Ibn Battuta travels to the Red Sea and East Africa

Ibn Battuta travels to Red Sea and East Africa
Ibn Battuta travels to the Red Sea and East Africa

For 1 year, Ibn Battuta resided and studied in Mecca. Afterward, he set off for his next adventure. He journeyed to Jidda on the Red Sea inside a small crowded ship called dhow together with other pilgrims.

It was his first experience traveling at sea and the Red Sea can be unforgiving. The navigation was a difficult path due to storms and may throw the vessel off the course. There are also concerns about pirates and passengers getting seasick. In the end, the wind would help these boat reach their destinations.

Upon arriving on land, Ibn Battuta was able to lease camels to continue with the trip. He visited coastal cities and villages in Yemen’s mountains. He was also gifted a horse by a sultan in Taiz.

From Taiz, his trip takes him to Aden, a coastal city located in an extinct volcano’s crater with the east side open, guarding the entrance to the Red Sea.
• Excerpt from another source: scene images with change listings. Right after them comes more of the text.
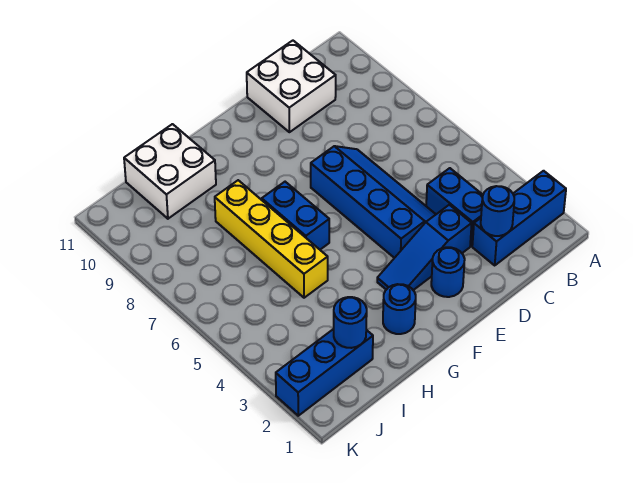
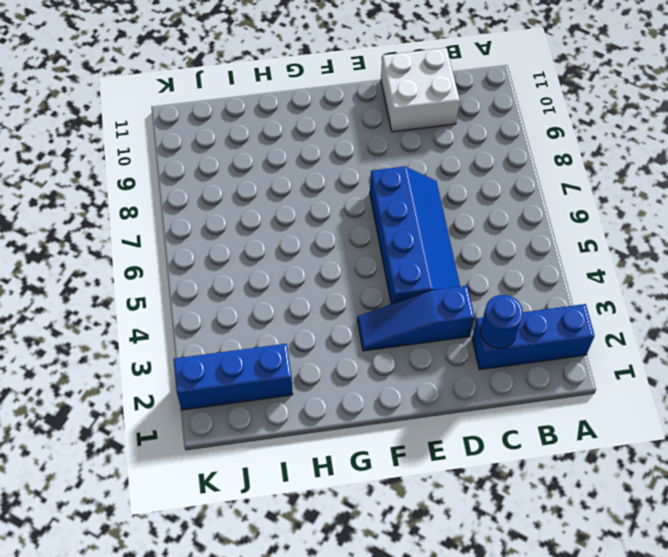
none -> blue 1x2 brick [426,168,483,246]
none -> blue 1x1 round brick [431,247,465,297]
none -> blue 1x1 round brick [383,284,416,334]

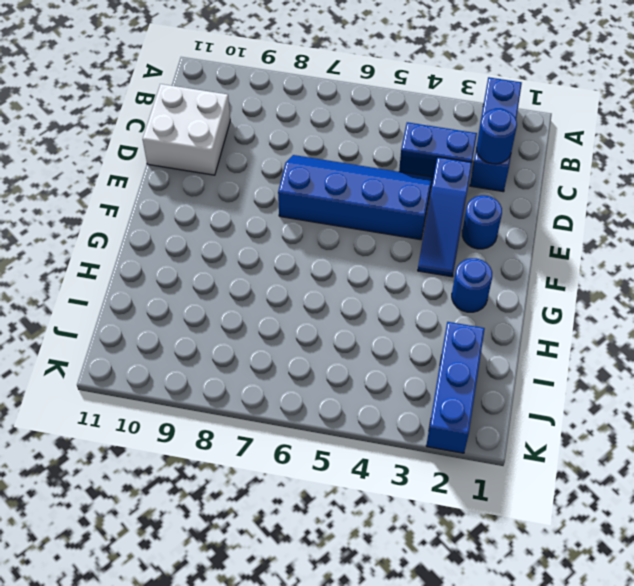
none -> blue 1x2 brick [262,182,329,250]
none -> yellow 1x4 brick [215,180,328,298]
none -> white 2x2 brick [124,124,216,219]

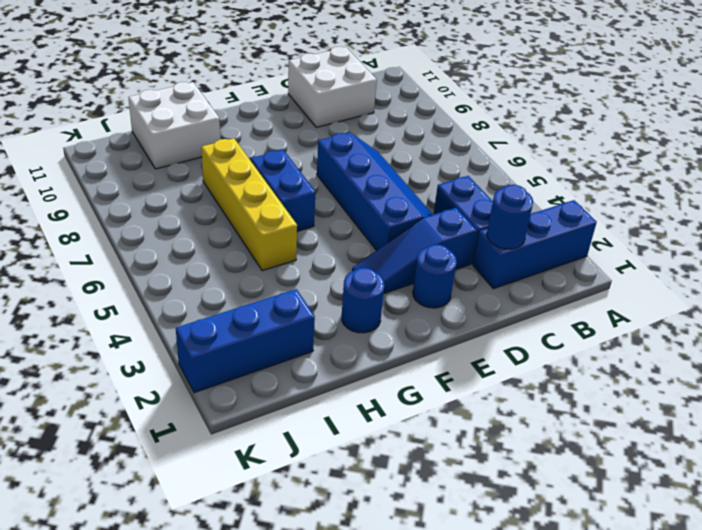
none -> blue 1x1 round brick [334,297,367,348]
Its harbor was walled with stones for protection. Aden charges tax on every product coming using this port. Trade markets include a wide variety of imports such as spices, iron, Indian silk, African ivory, fruits etc.
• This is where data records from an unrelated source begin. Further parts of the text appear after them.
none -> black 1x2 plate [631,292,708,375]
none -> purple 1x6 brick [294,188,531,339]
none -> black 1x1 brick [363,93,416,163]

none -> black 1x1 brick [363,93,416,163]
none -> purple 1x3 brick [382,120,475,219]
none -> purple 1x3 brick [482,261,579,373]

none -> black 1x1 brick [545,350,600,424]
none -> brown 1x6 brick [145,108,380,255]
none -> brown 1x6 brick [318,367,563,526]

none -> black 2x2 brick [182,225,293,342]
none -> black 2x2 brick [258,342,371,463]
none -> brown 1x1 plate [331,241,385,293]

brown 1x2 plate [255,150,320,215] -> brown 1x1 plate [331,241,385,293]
During this time, Muslim traders had a good control over the west half of the Indian Ocean trade centers. Muslim communities grew along Africa’s coast and eventually developed along India and Southeast Asia. This part of the world is not predominantly Muslim, it was a minority religion where most locals do not speak Arabic. This is the continued path that Ibn Battuta traveled. At each country, however, he would meet fellow Muslims who would welcome him.
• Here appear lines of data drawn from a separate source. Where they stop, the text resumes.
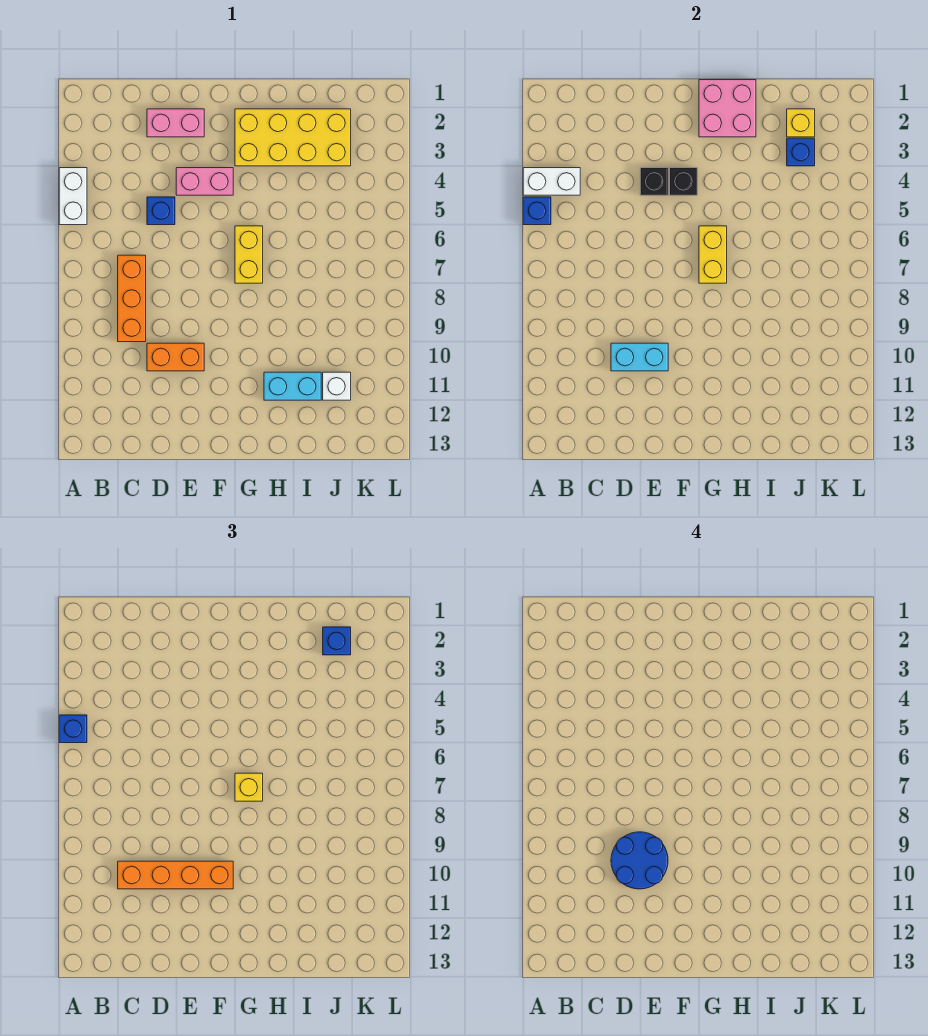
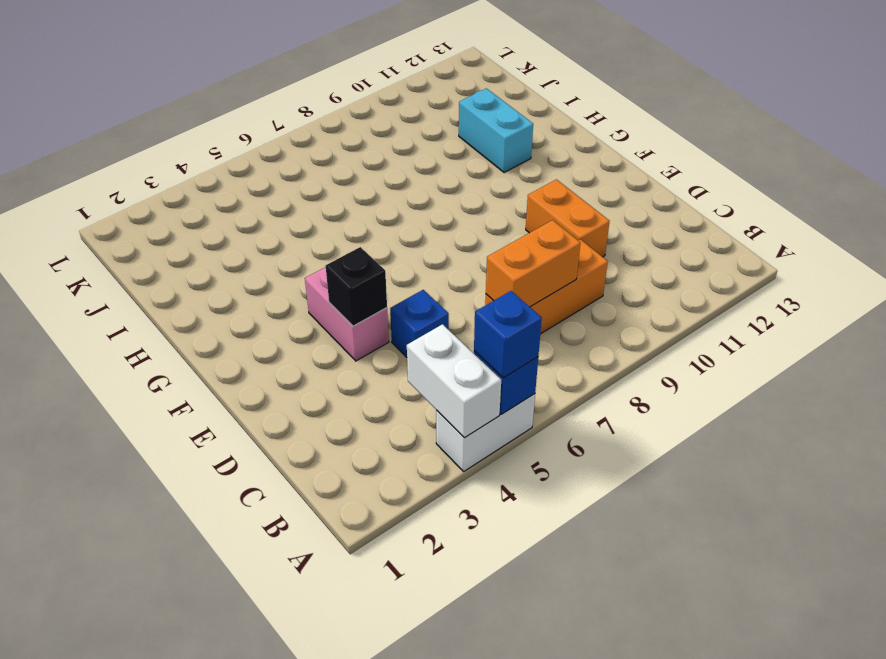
orange 1x2 brick [486,220,580,307] -> none
none -> pink 1x2 brick [147,109,204,137]
none -> yellow 2x4 brick [235,109,351,166]
none -> yellow 1x2 brick [235,226,263,283]

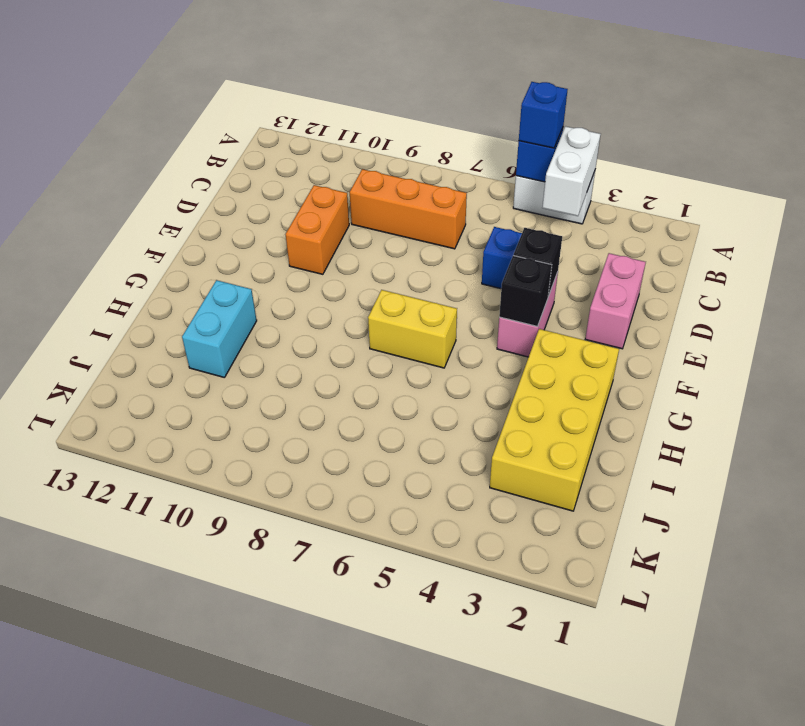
none -> white 1x1 brick [323,372,351,400]
none -> cyan 1x2 brick [611,343,668,371]
none -> pink 2x2 brick [699,80,756,137]

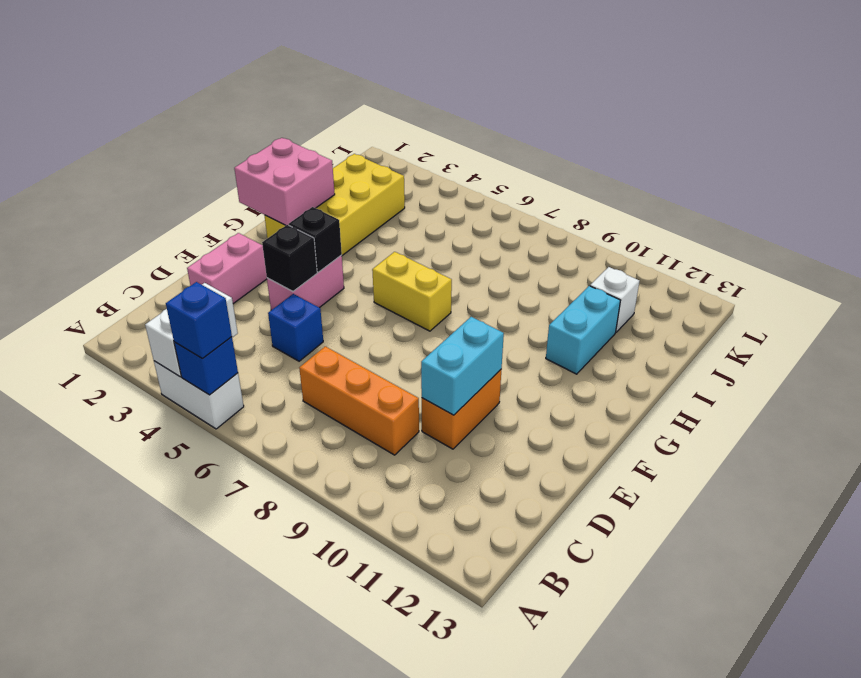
none -> yellow 1x2 brick [699,226,727,283]
none -> yellow 1x1 brick [787,109,815,137]
none -> blue 1x1 brick [787,138,815,166]

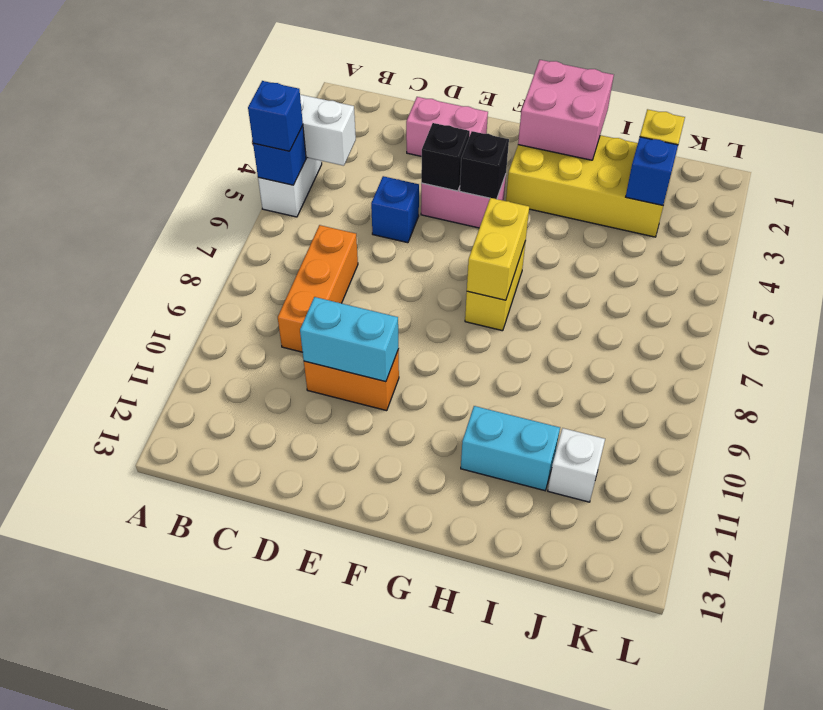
none -> orange 1x4 brick [118,861,233,889]
none -> yellow 1x1 brick [235,773,263,801]
none -> blue 1x1 brick [323,627,351,655]

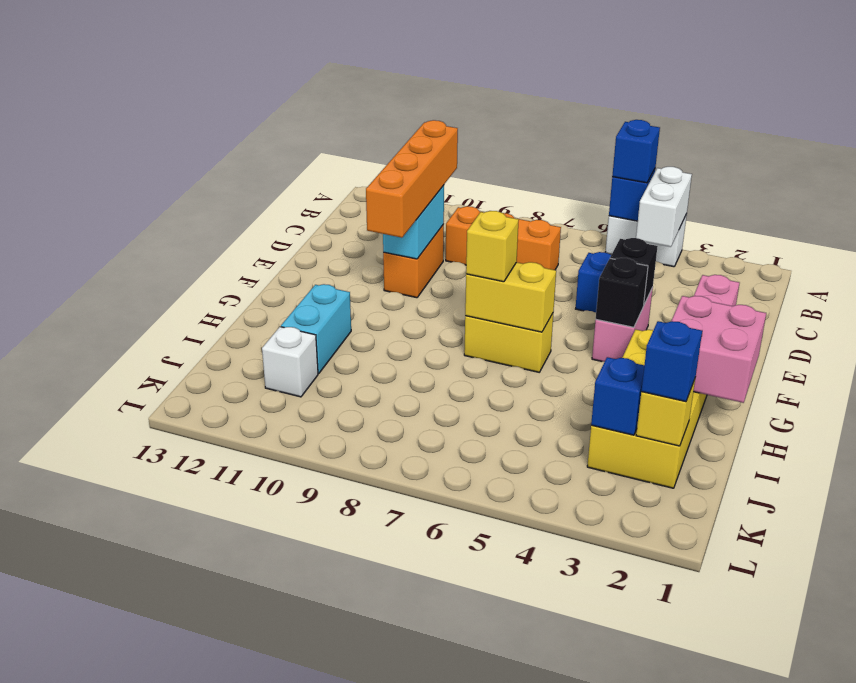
none -> blue 2x2 round brick [611,832,668,889]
Ibn Battuta decided to set off for another adventure prior to getting a permanent job – this time, down East Africa’s coast. It has been easier to sail south using a dhow due to good weather condition.  It is common for a huge dhow to have a crew of thirty to lift and turn the sails into the wind. Small dhows were utilized along the shore with only one triangular sail.

These ships traveled their way to the eastern shore of Africa making a stop at villages to trade and market for African goods like gold, ivory, myrrh to produce s fine skin oil, some animal skins, frankincense and ambergris utilized to produce perfumes, and slaves. Zeila was Ibn battuta’s first stop, a port of Ethiopia’s Christian kingdom with a huge community of Muslims. For him,  Zeila is world’s most dirty, most disagreeable, and most smelly village. The cause of its foul smell is due to large quantity of fish and the camels’ blood they butcher in its alleys. What Ibn Battuta did to get away from the smell is to sleep on his ship, considering the water was rough.

Ibn Battuta continued his journey to the south and after 2 weeks they made it to the busiest and richest East African port, Mogadishyu. For a long time, The Indian Ocean ports had been active trade hub for Arabic, Persian, Indian and some European sellers. These merchants brought their culture, languages, and religion to the region.